Segundo esse raciocínio, o derivado da cana-de-açúcar pode ser vendido junto aos derivados de petróleo que o Brasil pretende exportar a partir da produção do pré-sal.

O assunto ainda não foi discutido no governo, diz o presidente da Empresa de Pesquisa Energética (EPE), Maurício Tolmasquim. Ele admite, porém, que o governo terá, com o pré-sal, maior poder de negociação junto às nações consumidoras de petróleo. "É um fato que a transferência para a União de uma quantidade de petróleo nesses novos contratos de partilha dá ao País um grande poder de barganha em algumas questões internacionais, como essa do etanol", afirma.

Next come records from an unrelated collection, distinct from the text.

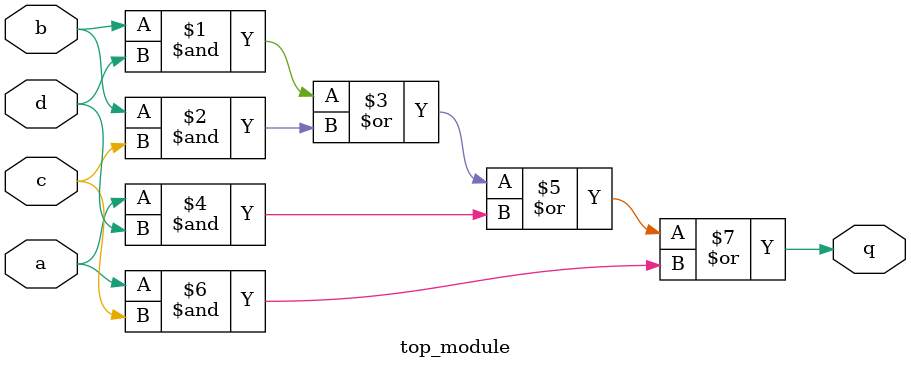
<source format=v>
module top_module (
    input a,
    input b,
    input c,
    input d,
    output q );

    assign q = (b&d)|(b&c)|(a&d)|(a&c); 

endmodule

</source>
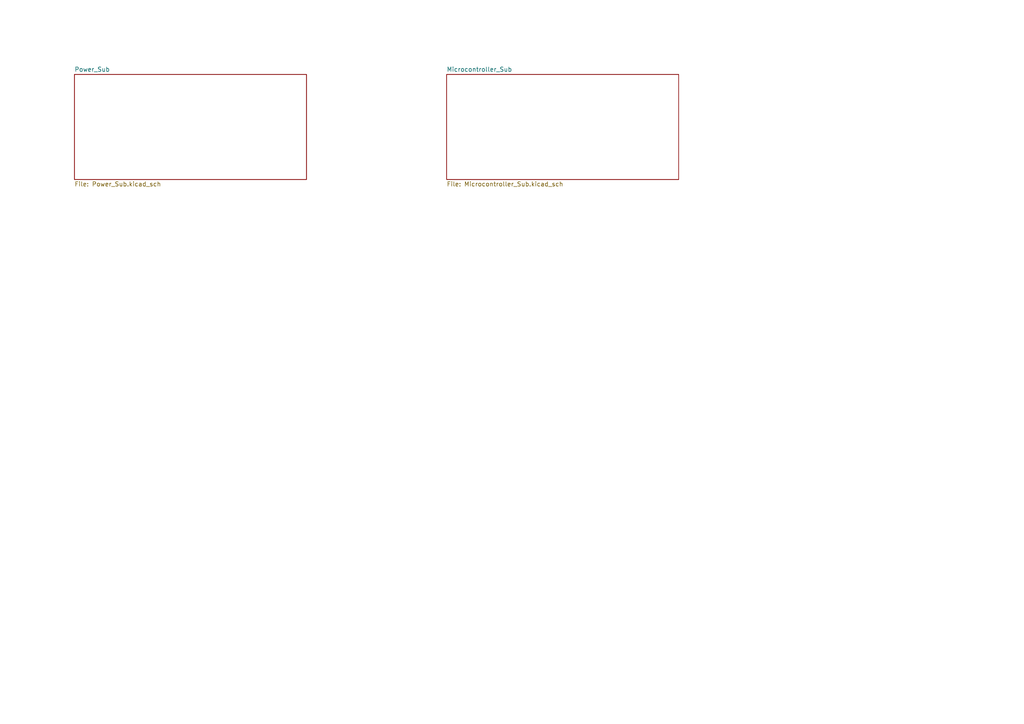
<source format=kicad_sch>
(kicad_sch (version 20230121) (generator eeschema)

  (uuid 4c4b5429-b7a2-420c-b88b-ebe885317a81)

  (paper "A4")

  (title_block
    (title "3088F")
    (date "2023-03-15")
    (rev "power and microcontroller subsystem ")
    (company "university of cape town")
    (comment 1 "Design template for the microcontroller and ")
    (comment 2 "power subsytem to assisst in the functionality of ")
    (comment 3 "an ambent light sensor")
  )

  (lib_symbols
  )


  (sheet (at 21.59 21.59) (size 67.31 30.48) (fields_autoplaced)
    (stroke (width 0.1524) (type solid))
    (fill (color 0 0 0 0.0000))
    (uuid 195e2eec-12dc-472a-be49-839ade856392)
    (property "Sheetname" "Power_Sub" (at 21.59 20.8784 0)
      (effects (font (size 1.27 1.27)) (justify left bottom))
    )
    (property "Sheetfile" "Power_Sub.kicad_sch" (at 21.59 52.6546 0)
      (effects (font (size 1.27 1.27)) (justify left top))
    )
    (instances
      (project "EEE88"
        (path "/4c4b5429-b7a2-420c-b88b-ebe885317a81" (page "2"))
      )
    )
  )

  (sheet (at 129.54 21.59) (size 67.31 30.48) (fields_autoplaced)
    (stroke (width 0.1524) (type solid))
    (fill (color 0 0 0 0.0000))
    (uuid ec34196e-efb6-44ee-aafc-fe35e9339967)
    (property "Sheetname" "Microcontroller_Sub" (at 129.54 20.8784 0)
      (effects (font (size 1.27 1.27)) (justify left bottom))
    )
    (property "Sheetfile" "Microcontroller_Sub.kicad_sch" (at 129.54 52.6546 0)
      (effects (font (size 1.27 1.27)) (justify left top))
    )
    (instances
      (project "EEE88"
        (path "/4c4b5429-b7a2-420c-b88b-ebe885317a81" (page "3"))
      )
    )
  )

  (sheet_instances
    (path "/" (page "1"))
  )
)

</source>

Para especialistas, o alvo são os Estados Unidos, hoje nas mãos de produtores de petróleo instáveis ou em fase de declínio - como a Arábia Saudita, a Venezuela e o México - e, ao mesmo tempo, em busca de redução das emissões de gases de efeito estufa. Apontado como maior solução, porém, o etanol brasileiro enfrenta enormes barreiras tarifárias.

"Se os produtores de etanol forem espertos, vão se juntar à Petrobrás para mostrar ao mundo uma alternativa sustentável de combustível para a matriz de transporte", sugere Annette. Ela lembra que a Califórnia, por exemplo, está implementando um intenso programa de redução da intensidade de carbono nos combustíveis e desponta como grande mercado para o etanol brasileiro.

Pré-sal tem novo debate no ''Estado''

As propostas do governo para a exploração do pré-sal e os critérios para repartir suas receitas estarão em debate no auditório do Grupo Estado no próximo dia 30, com a participação do presidente da Petrobrás, José Sérgio Gabrielli, do governador Paulo Hartung, do Espírito Santo, do senador Tasso Jereissati (PSDB-CE) e do presidente do Instituto Brasileiro do Petróleo (IBP), João Carlos de Luca, representando as companhias petroleiras privadas. O Grupo Estado aguarda para os próximos dias a confirmação de outros nomes convidados a participar.

O debate, que se estenderá das 10 às 13h, é o segundo sobre o mesmo tema organizado pelo Estado (o primeiro ocorreu em setembro de 2008). Terá transmissão ao vivo pela TV Estadão (www.estadao.com.br) e será dividido em dois blocos: na mesa 1, O novo modelo de exploração, a capitalização da Petrobrás e o viés estatizante; na mesa 2, Como distribuir a riqueza do petróleo e como compensar os danos ao ambiente.